You can study anything (and something that's bad and popular has a lot about it to study), but surely there's a difference in what a piece of entertainment can offer you?

Even if you don't think about it much, a good piece of art should teach you something, even if it's just making you see a new and different point of view.


And if you're blind and deaf you'd be better off reading a book.
That's about how you consume media; if you don't pay attention or can't appreciate something (because it's on a different language or you don't have enough knowledge on the subject or something.) it doesn't matter how good or insightful something is; you won't get much out of it.

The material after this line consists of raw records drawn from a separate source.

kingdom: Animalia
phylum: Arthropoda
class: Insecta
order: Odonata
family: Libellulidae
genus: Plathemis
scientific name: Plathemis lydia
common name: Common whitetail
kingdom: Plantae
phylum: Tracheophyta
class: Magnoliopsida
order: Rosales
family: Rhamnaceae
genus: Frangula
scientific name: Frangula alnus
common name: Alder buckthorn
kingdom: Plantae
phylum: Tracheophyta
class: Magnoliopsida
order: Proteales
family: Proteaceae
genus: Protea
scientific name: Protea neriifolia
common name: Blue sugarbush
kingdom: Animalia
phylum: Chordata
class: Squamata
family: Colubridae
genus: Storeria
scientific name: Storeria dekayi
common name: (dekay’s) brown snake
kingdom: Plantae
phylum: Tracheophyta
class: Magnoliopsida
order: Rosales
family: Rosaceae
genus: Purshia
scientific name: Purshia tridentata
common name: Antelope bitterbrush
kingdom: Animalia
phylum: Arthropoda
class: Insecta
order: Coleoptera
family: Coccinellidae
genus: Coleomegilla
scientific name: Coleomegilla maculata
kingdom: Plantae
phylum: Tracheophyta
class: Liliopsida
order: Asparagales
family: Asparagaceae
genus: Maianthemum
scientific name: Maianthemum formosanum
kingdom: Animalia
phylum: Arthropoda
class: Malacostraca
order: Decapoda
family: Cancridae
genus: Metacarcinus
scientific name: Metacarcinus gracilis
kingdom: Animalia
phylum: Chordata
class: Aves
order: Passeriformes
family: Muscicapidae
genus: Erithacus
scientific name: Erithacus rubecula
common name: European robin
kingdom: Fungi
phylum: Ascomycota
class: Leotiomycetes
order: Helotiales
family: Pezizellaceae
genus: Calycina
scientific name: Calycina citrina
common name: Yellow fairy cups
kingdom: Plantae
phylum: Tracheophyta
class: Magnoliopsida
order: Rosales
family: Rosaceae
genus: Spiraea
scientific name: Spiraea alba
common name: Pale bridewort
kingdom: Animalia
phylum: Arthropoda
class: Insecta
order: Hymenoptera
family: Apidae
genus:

Of course whether something can keep your attention is part of what makes something good. If something is confusing it might fail at storytelling. (Or you might not be the intended audience)
There's definitely a difference in what different entertainment can offer you, but I feel it tends to be in skill of presentation most of the time. Take Inception for instance. Really good movie, very well made, plenty of depth to go around, and at the end of the movie many people took some time to really ponder the nature of what is real and how you experience it. So all positives here. But if you never go any farther than sitting and thinking on the nature of reality for a while, what has Inception offered you that The Matrix or Overdrawn at the Memory Bank couldn't have? And that's the thing, I really feel Inception has way more to offer than either of those movies, but you'll never get to see most of what Inception has to offer if you only watch it casually a few times.

That's kind of what I was trying to get at with regards to my statements on needing to study entertainment to consider it an intellectual pursuit. I couldn't find it, but I had come across an image as part of an essay (or maybe a comic) discussing literature studied in highschool in the states that explained this really well. The idea is that if you take a book by Dickens and a book by King and put them side by side, there is going to be mountains more depth in Dickens than King (their words not mine). But the problem is over the course of the maybe two or three weeks - something like 15 hours of study - you would get to read and discuss the books, you likely wouldn't hear all King had to say in his novel, and you wouldn't even come close to everything Dickens was offering.

In this way King and Dickens are functionally the same in terms of depth to the casual reader. You might get the impression there is a ways deeper to go in the case of Dickens, but if you never get to the bottom of either then it doesn't matter if Kings pool is 5m deep and Dickens is 500, because you'll never know. They both have unique themes and ideas which are presented with different levels of elegance and technical skill which form very different experiences for the reader, but in terms of - I don't know, call it 'intellectual value' - they're essentially equivalent unless you're willing to put in the effort to plumb the full depths of each.